Assignment:
What lines below include the word "left"? Copy each one.

Given records:
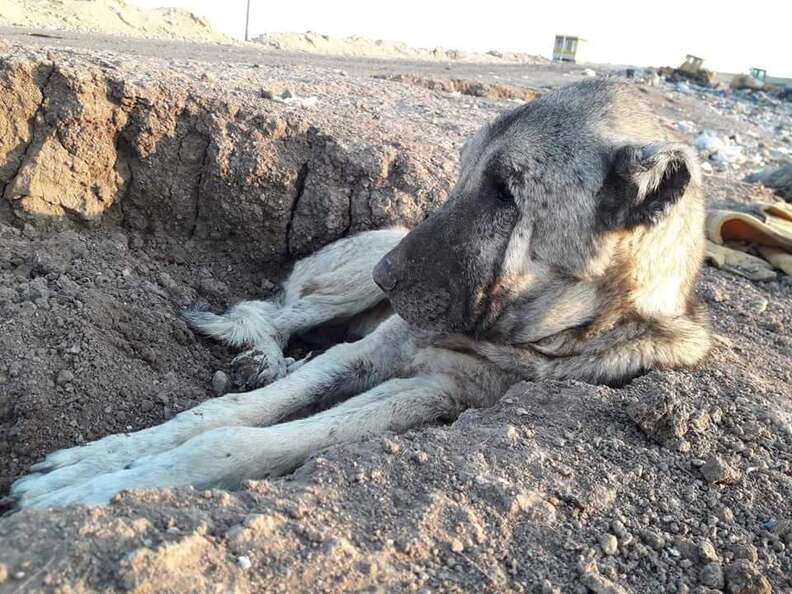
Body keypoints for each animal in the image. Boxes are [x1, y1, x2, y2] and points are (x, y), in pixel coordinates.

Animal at [9, 77, 712, 504]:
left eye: (507, 193)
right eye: (463, 174)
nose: (387, 280)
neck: (507, 334)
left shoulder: (436, 391)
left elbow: (241, 442)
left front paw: (96, 491)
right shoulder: (376, 350)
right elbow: (221, 416)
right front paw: (94, 465)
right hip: (345, 282)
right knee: (271, 312)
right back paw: (266, 352)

Answer for the task:
left eye: (507, 193)
left shoulder: (436, 391)
left elbow: (241, 442)
left front paw: (96, 491)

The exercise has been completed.